• Work item: Pull every line with "down" from the data below and copy it.

• Dataset excerpt:
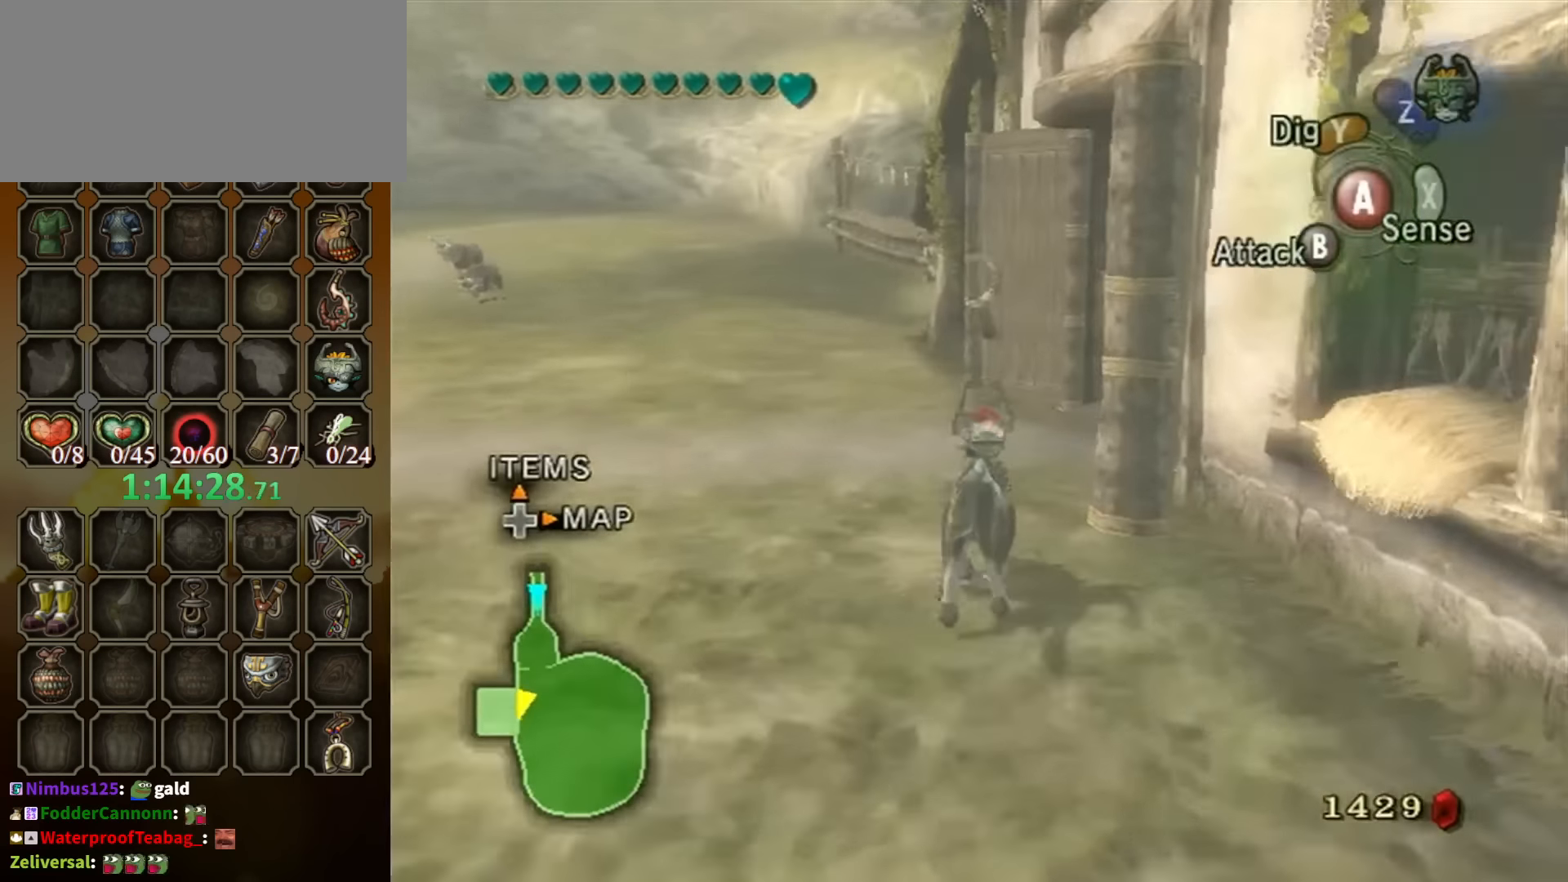
{"buttons": [], "left_stick": "up", "right_stick": "center", "events": [[67, "left_stick", "up-right"], [67, "right_stick", "left"], [300, "left_stick", "up"], [367, "right_stick", "center"]]}
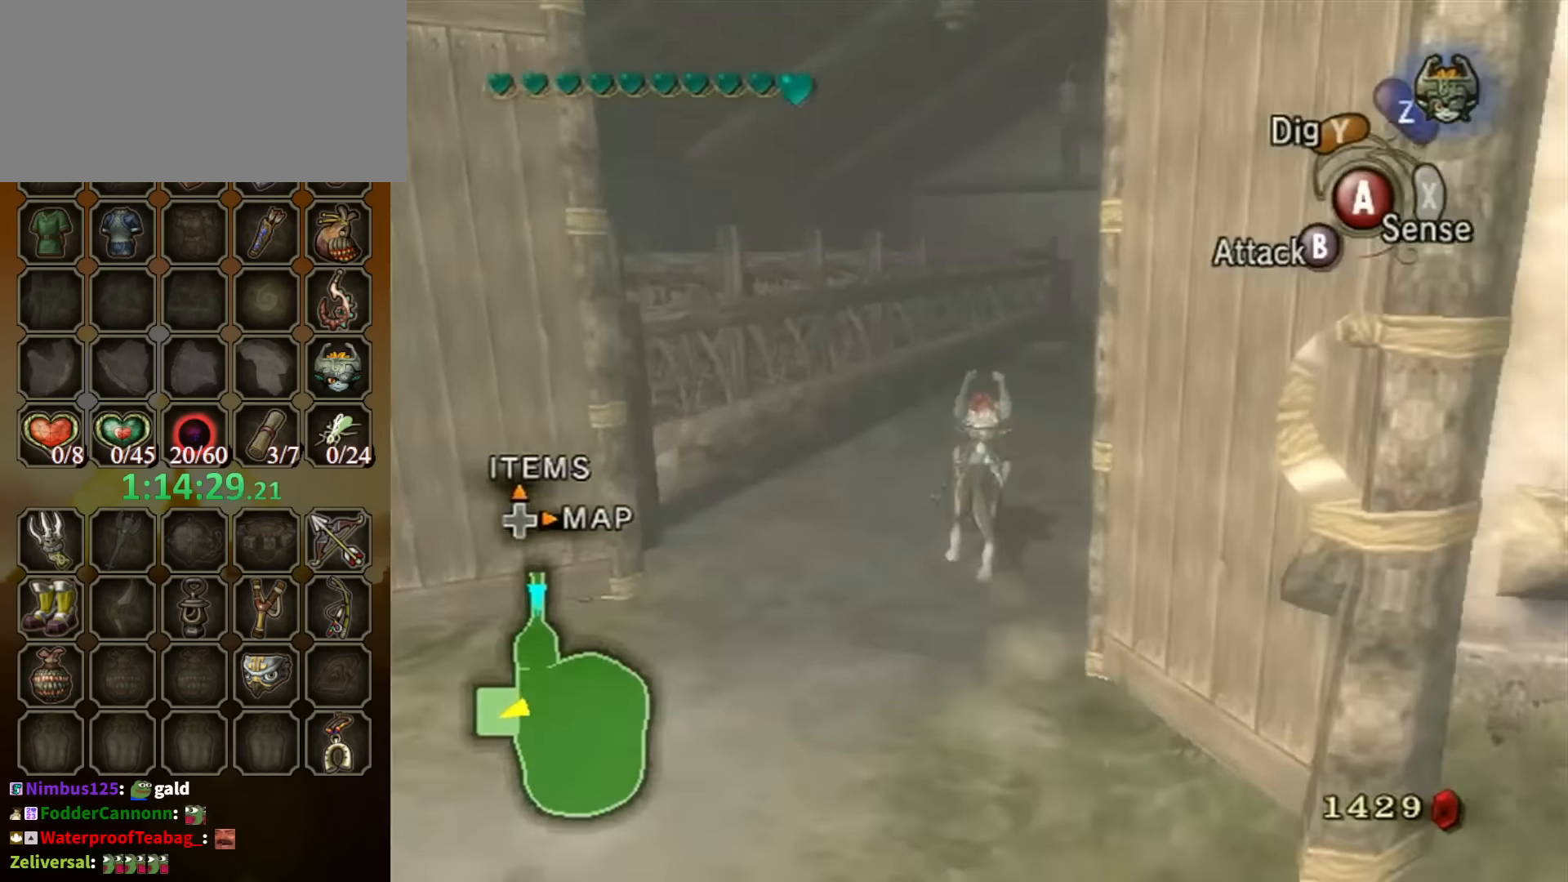
{"buttons": [], "left_stick": "up", "right_stick": "center", "events": [[267, "X", "down"], [367, "X", "up"]]}
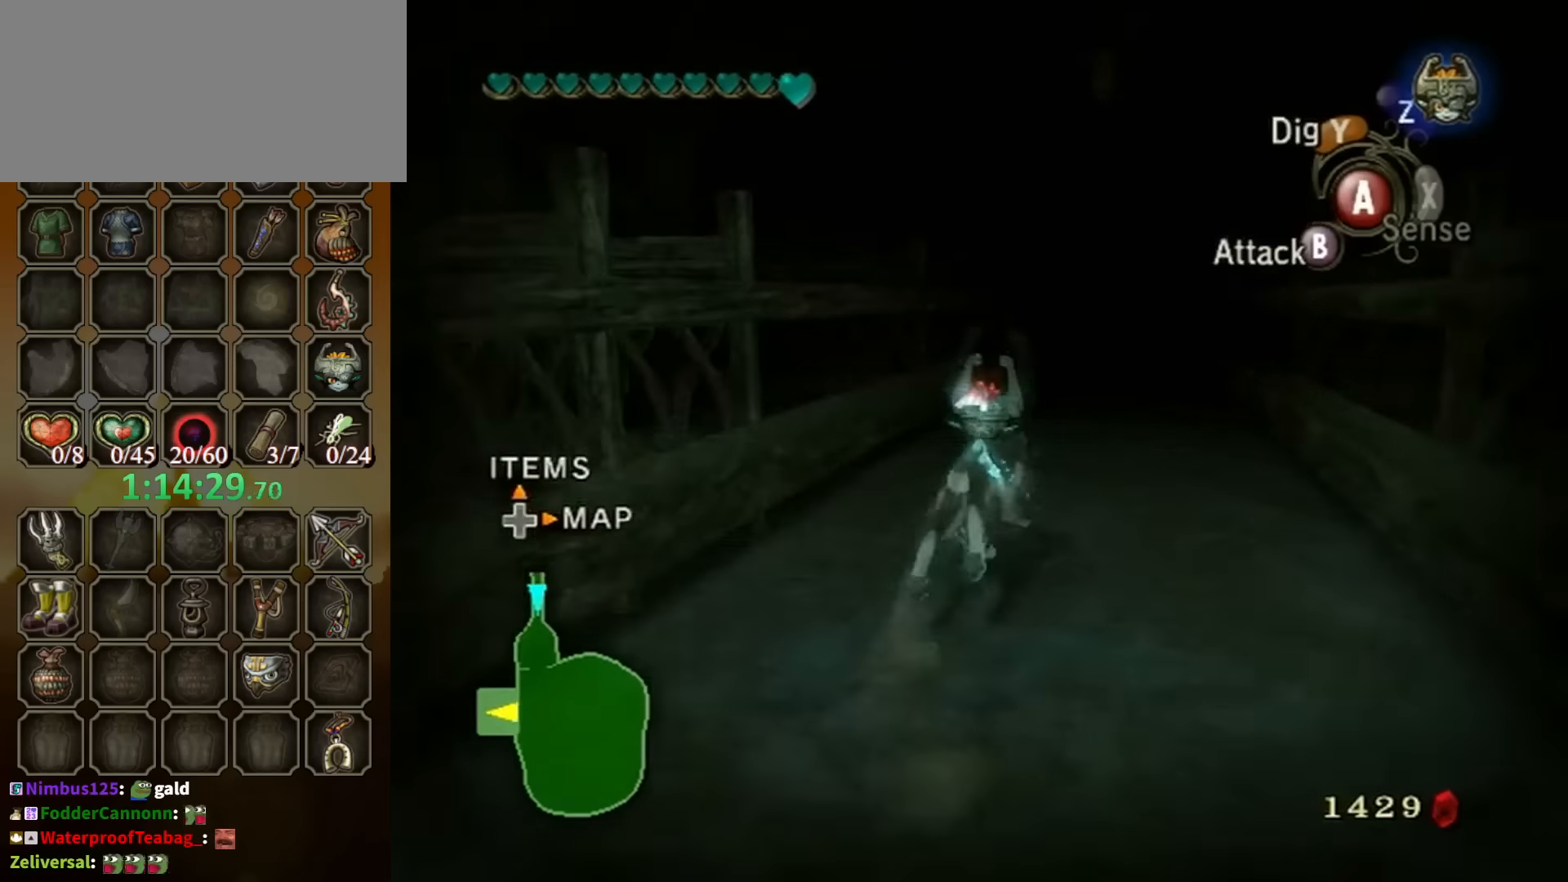
{"buttons": [], "left_stick": "up", "right_stick": "center", "events": []}
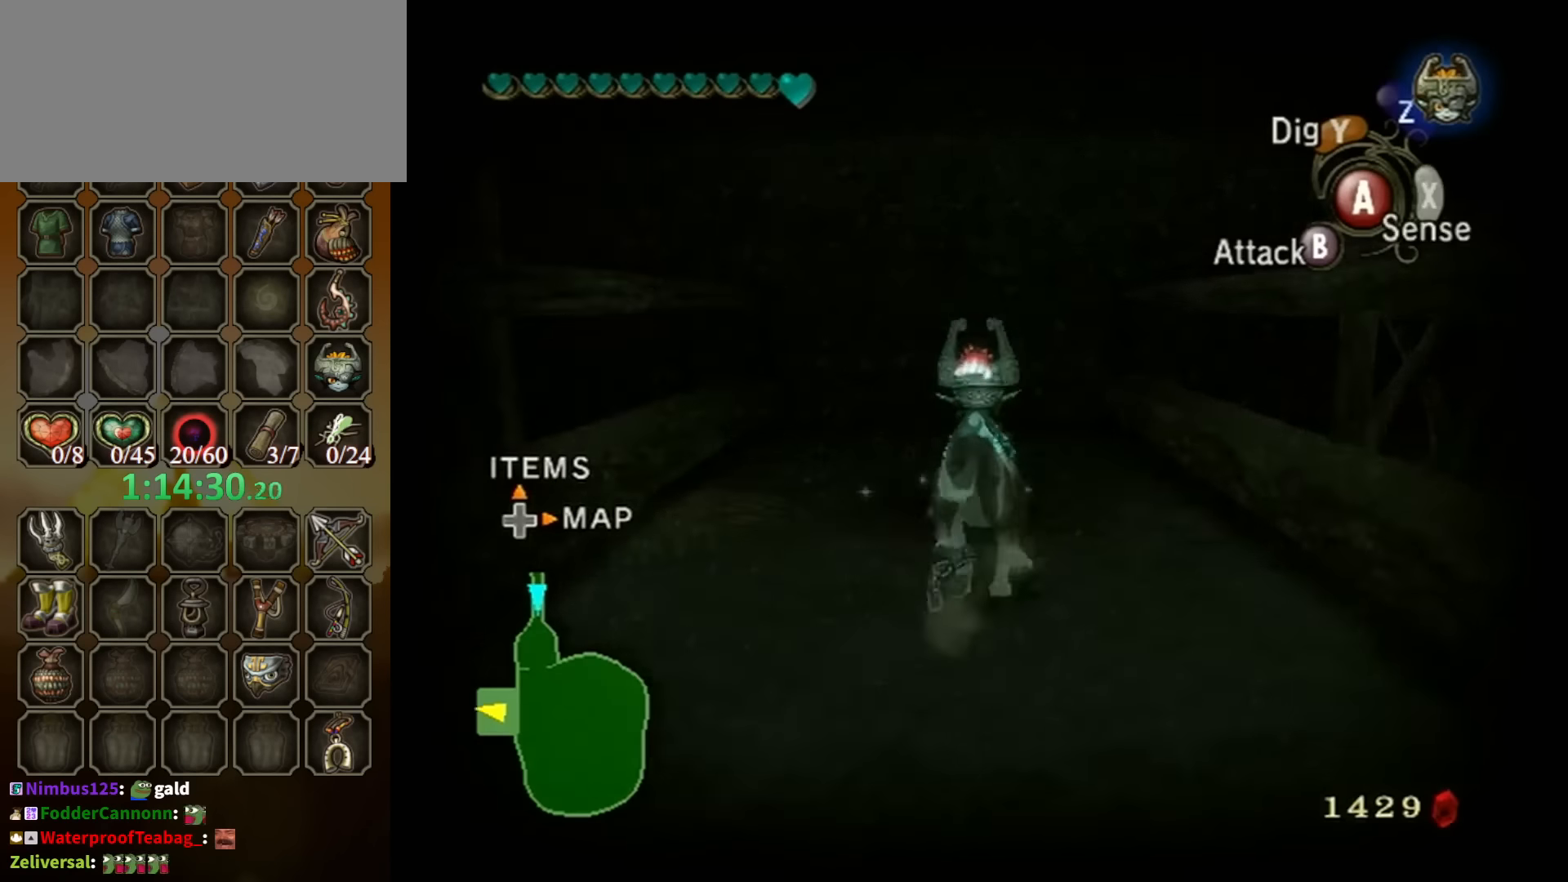
{"buttons": [], "left_stick": "up", "right_stick": "center", "events": [[134, "left_stick", "up-left"], [167, "Y", "down"], [234, "Y", "up"], [267, "left_stick", "up"]]}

• Expected answer:
{"buttons": [], "left_stick": "up", "right_stick": "center", "events": [[267, "X", "down"], [367, "X", "up"]]}
{"buttons": [], "left_stick": "up", "right_stick": "center", "events": [[134, "left_stick", "up-left"], [167, "Y", "down"], [234, "Y", "up"], [267, "left_stick", "up"]]}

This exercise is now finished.